Richard Yung, Sénateur des Français à l’étranger et Président du Comité National Anti- Contrefaçon (CNAC), a également réagi face à ces déclarations : « Les propos irresponsables tenus par Jack MA, qui s’apparentent à une provocation, justifient la suspension de l’adhésion d’Alibaba à la Coalition Internationale Anti-Contrefaçon (IACC). En minimisant l’impact de la contrefaçon, M. MA tente de se dédouaner de toute responsabilité, je l’appelle à rompre avec son discours ambigu et à traduire en actions concrètes son engagement en faveur de la lutte anti-contrefaçon ».

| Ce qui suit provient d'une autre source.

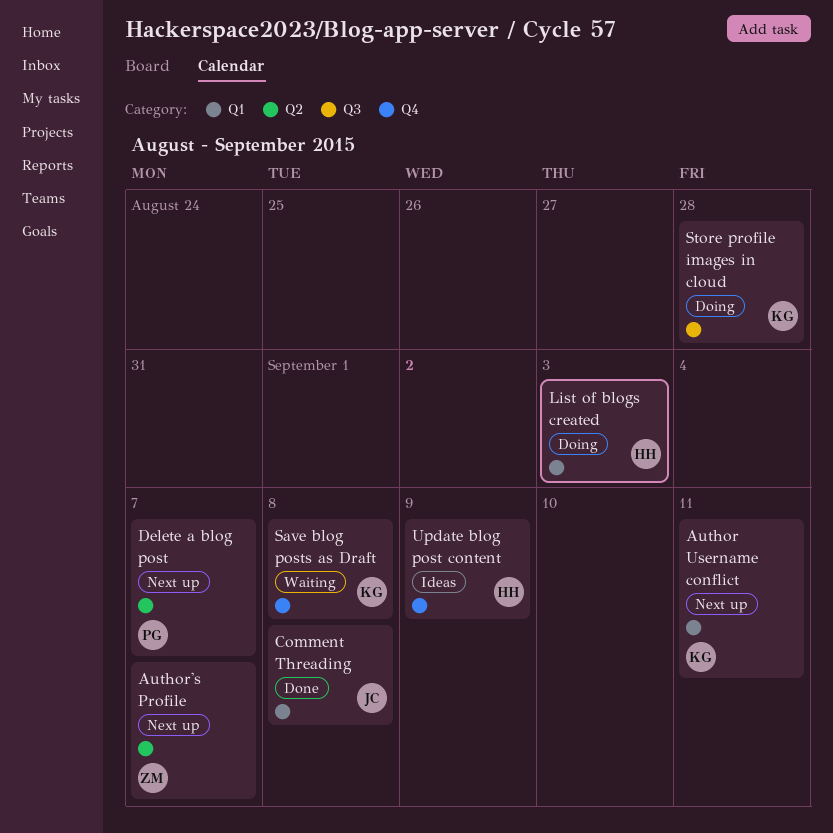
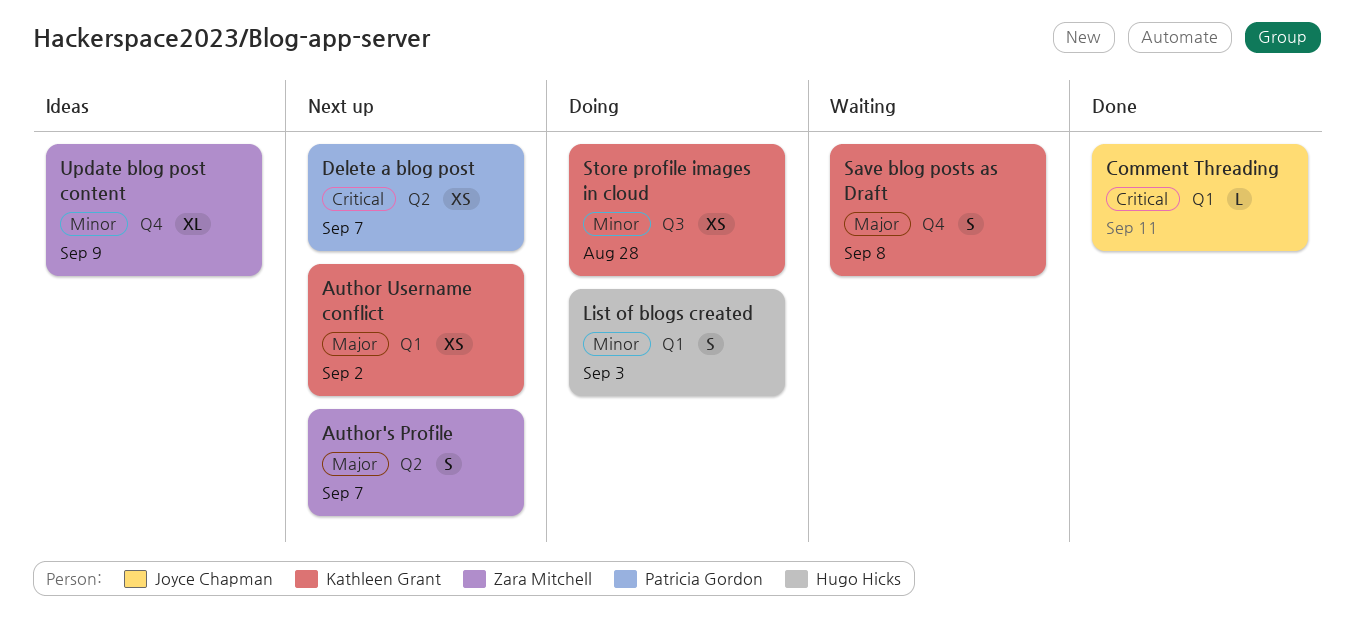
Author Username conflict, due: Sep 11 -> Sep 2
Comment Threading, due: Sep 8 -> Sep 11
Update blog post content, owner: Hugo Hicks -> Zara Mitchell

« Les dégâts dérivants de la contrefaçon sont désormais bien clair et au-delà des dommages déjà importants pour l’industrie. On parle ici du futur économique et notamment de la possibilité pour les jeunes de se réaliser à travers des emplois qui seront de plus en plus liés au progrès et donc à la propriété intellectuelle. L’industrie, qui aujourd’hui souffre de la contrefaçon, pourrait ne plus exister demain. Une déclaration comparant le faux et le vrai en les mettant au même niveau est tout simplement hors de propos et ne s’inscrit pas dans la droite ligne des efforts de chacun pour protéger et défendre les produits authentiques. On doit, comme nous le faisons quotidiennement, garder un niveau d’attention élevé afin d’éviter que des idées comme celles exprimées par Jack Ma n’affaiblissent cette forme criminelle de délit », déclare Mario Peserico, président de l’Indicam, association italienne de lutte anti-contrefaçon qui regroupe plus de 150 adhérents de tous secteurs d’activité.

« Le processus d’innovation, la création de milliers d’emplois, le paiement des taxes, les exportations, la contribution aux échanges de marchandises à travers le monde… ne représentent qu’une partie de l’apport global que les marques déposées sont pour la société et l’économie. Cette valeur positive est détruite par ceux qui vendent de faux produits, en ne pensant seulement qu’à leur propre profit et peu importe s’ils mettent la vie des consommateurs en danger », déclare Rosa Lladro, présidente de l’Andema, association espagnole de lutte anti-contrefaçon.